Robbins Geller Rudman & Dowd LLP Files Class Action Suit Against Par Pharmaceutical Companies, Inc.
Robbins Geller Rudman & Dowd LLP (“Robbins Geller”) ( http://www.rgrdlaw.com/cases/parpharma/) today announced that a class action has been commenced in the United States District Court for the District of New Jersey on behalf of all persons who held shares of the common stock of Par Pharmaceutical Companies, Inc. (“Par Pharma”) (NYSE:PRX) as of August 2, 2012, against TPG Capital, L.P., Sky Growth Holding Corporation, and Sky Growth Acquisition Corporation (collectively, “TPG”), and Par Pharma and its Board of Directors (the “Board”) for violations of Sections 14(a) and 20(a) of the Securities Exchange Act of 1934 (the “1934 Act”) in connection with the proposed sale of Par Pharma to TPG, pursuant to which Par Pharma shareholders will receive $50.00 in cash for each share of common stock they own.
If you wish to serve as lead plaintiff, you must move the Court no later than 60 days from today. If you wish to discuss this action or have any questions concerning this notice or your rights or interests, please contact plaintiff’s counsel, Mark S. Reich of Robbins Geller at 631/367-7100, or via email at email@example.com. If you are a member of this class, you can view a copy of the complaint as filed or join this class action online at http://www.rgrdlaw.com/cases/parpharma/. Any member of the putative class may move the Court to serve as lead plaintiff through counsel of their choice, or may choose to do nothing and remain an absent class member.

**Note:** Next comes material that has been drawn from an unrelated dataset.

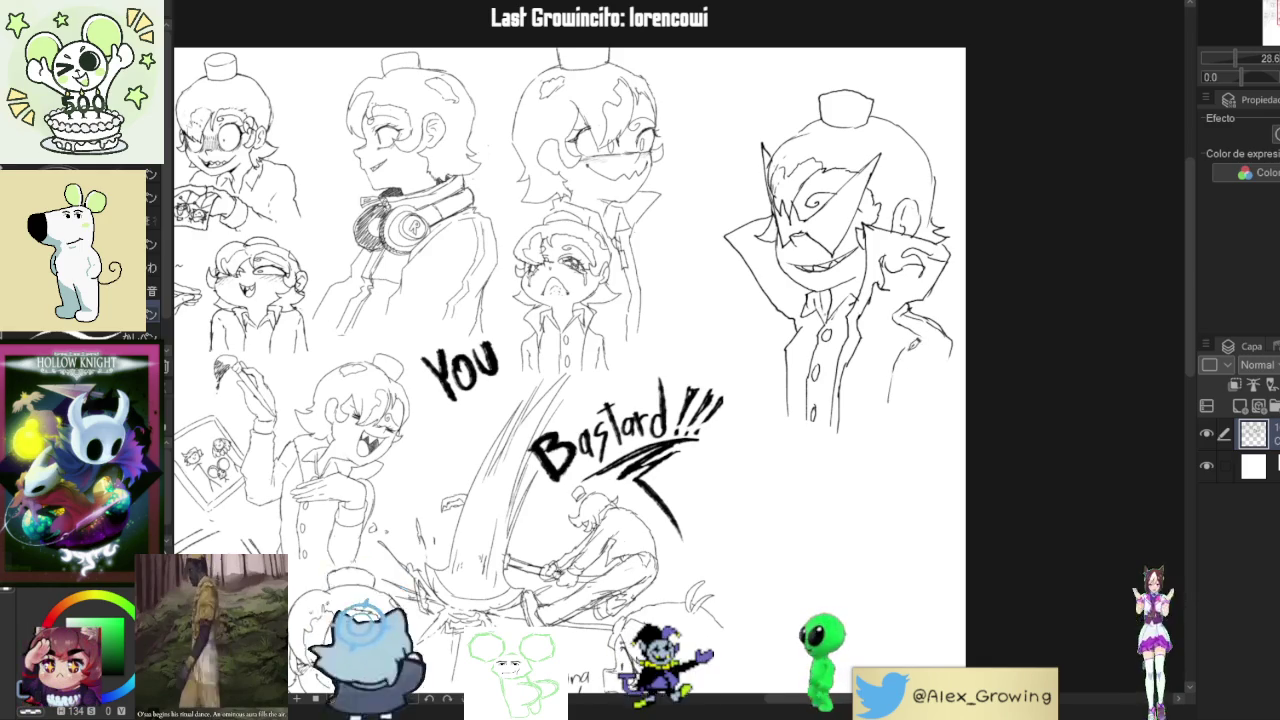
key("ctrl+z")
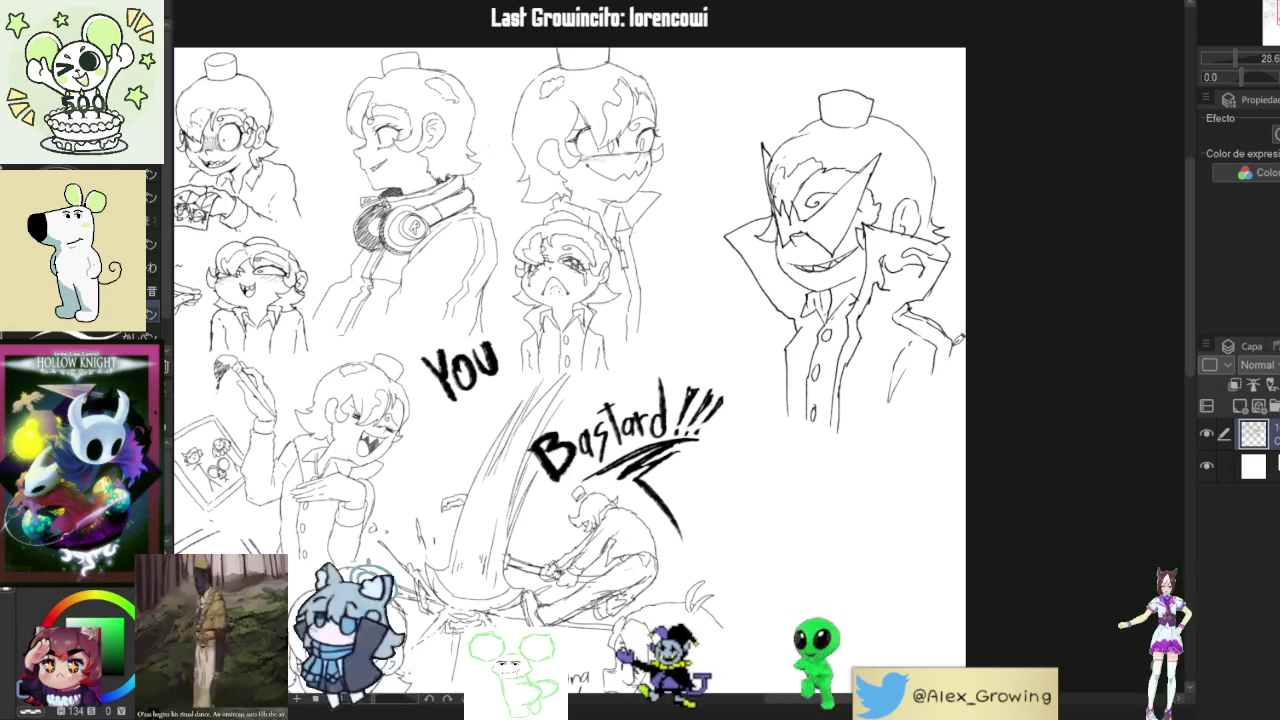
left_click_drag(960, 366, 954, 376)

The complaint charges Par Pharma and its Board and TPG with violations of the 1934 Act. Par Pharma is a U.S.-based specialty pharmaceutical company that develops, manufactures and markets high-barrier-to-entry generic drugs and niche, innovative proprietary pharmaceuticals.
The complaint alleges that defendants failed to disclose material information in a proxy statement filed with the SEC and publicly disseminated in connection with the proposed sale of Par Pharma to TPG. According to the complaint, the proxy statement was materially false and misleading because it made numerous material omissions about the process leading up to the agreement between Par Pharma and TPG and the work performed by Par Pharma’s financial advisor, J.P. Morgan Securities LLC, which was retained by Par Pharma to evaluate the fairness of TPG’s offer.